As interest is paid on deposited funds, and even higher returns may be obtained through purchasing short-term money market instruments (overnight interbank funds or highly liquid government securities), the principle that money has a time value is well-developed in market economies. Correspondingly, there exists a strong (private sector) incentive to minimize payment float and invest in methods that will provide timely payment and settlement. While this investment is "unproductive" from a social point of view, since float is a transfer payment and little or no real output is being produced, there are significant distributional effects from either expanding or contracting float. Indeed, in some countries the banking system captures much of the float benefit and so will be required to look for alternative revenue sources if float is reduced.

Float reduction can be achieved by purchasing high speed paper processing machinery and dedicated motor and air courier collection systems for checks. For debit and credit card payments and automated clearing house (ACH) transfers, float reduction occurs by having an extensive network of card-reading terminals, computer to computer hookups, and a sophisticated electronic communication infrastructure for electronic payments. Payments made over large value wire transfer networks are typically cleared and settled within the day they are made and so usually do not create any (overnight) float.

Cash, check, GIRO retail payments, and electronic large value transfers. Cash is the most used of all the payment instruments. This holds for both centrally-planned or market-driven economies. For countries where estimates have been made, cash transactions account for more than 75% of the total. The stock of cash held per person, an approximate indicator of cash use across countries, is shown for 11 developed countries in Table 1. Countries with low crime rates, an aversion to credit use, or a history of holding savings outside of the banking system all tend to hold large amounts of cash.
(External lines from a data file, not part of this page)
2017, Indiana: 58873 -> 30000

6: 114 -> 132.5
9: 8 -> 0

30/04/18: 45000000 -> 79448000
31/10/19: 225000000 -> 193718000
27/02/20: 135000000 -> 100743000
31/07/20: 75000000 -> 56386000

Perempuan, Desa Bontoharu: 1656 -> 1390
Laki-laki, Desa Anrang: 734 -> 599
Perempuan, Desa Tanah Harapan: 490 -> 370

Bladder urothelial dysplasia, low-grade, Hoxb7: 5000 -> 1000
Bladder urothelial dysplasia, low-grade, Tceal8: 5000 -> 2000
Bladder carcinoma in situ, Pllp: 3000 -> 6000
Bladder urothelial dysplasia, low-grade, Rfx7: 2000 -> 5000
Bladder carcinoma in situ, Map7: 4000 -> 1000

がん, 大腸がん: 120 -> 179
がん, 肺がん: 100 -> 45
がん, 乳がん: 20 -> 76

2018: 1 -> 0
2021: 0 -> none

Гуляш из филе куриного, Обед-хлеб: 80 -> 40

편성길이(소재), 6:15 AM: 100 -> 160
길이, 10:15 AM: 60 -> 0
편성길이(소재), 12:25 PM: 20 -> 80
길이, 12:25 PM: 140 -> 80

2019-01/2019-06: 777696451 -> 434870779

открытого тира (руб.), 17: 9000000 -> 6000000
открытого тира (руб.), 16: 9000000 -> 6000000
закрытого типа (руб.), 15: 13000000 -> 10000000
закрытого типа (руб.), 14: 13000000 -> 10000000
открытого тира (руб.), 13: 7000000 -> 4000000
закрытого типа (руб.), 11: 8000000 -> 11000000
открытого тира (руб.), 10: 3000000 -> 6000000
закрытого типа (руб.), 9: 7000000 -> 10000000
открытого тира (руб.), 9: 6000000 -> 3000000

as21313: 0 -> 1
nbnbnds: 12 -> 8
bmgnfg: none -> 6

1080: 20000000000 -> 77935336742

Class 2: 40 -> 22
The use of four types of non-cash payment instruments for the same 11 countries is shown in Table 2. Countries that have a high use of cash (Switzerland, Japan, Germany, Sweden, Netherlands, Belgium, and Italy in Table 1) tend to have the lowest incidence of check use, choosing instead to concentrate on credit transfers (GIRO) and direct debits (a payee initiated electronic debit to a payor's account). Thus intensive use of one type of final payment (cash) is positively correlated with two others (credit transfers and direct debits), to the detriment of checks (a provisional payment instrument). However, in some other countries (India, Korea, Australia, and South Africa in Table 3 check use in non-cash payments is as high or higher than that of major check users among developed countries (U.S., Canada, France). While different developed countries rely on different mixes of non-cash payment instruments, the one common theme is a continuing shift away from paper-based to electronic payments.

The primary method for making large value enterprise and government payments within market economies is through highly secure electronic wire transfer networks, such as Fedwire and CHIPS in the U.S., BOJ-NET in Japan, CHAPS in the U.K., SAGITTAIRE in France, and SIC in Switzerland. To control for the possible systemic risk associated with one institution's failure to settle real time or end-of-day net positions on these different networks, risk control procedures have and are being adopted. The purpose is to prevent a possible domino-like series of settlement failures or the risky extension of credit by the central bank. Risk control procedures involve one or more of the following items: net debit limits, private loss-sharing agreements (common in stock and commodity markets), the posting of liquid collateral, larger payment clearing balances, or rejection of a payment request if the balance is insufficient.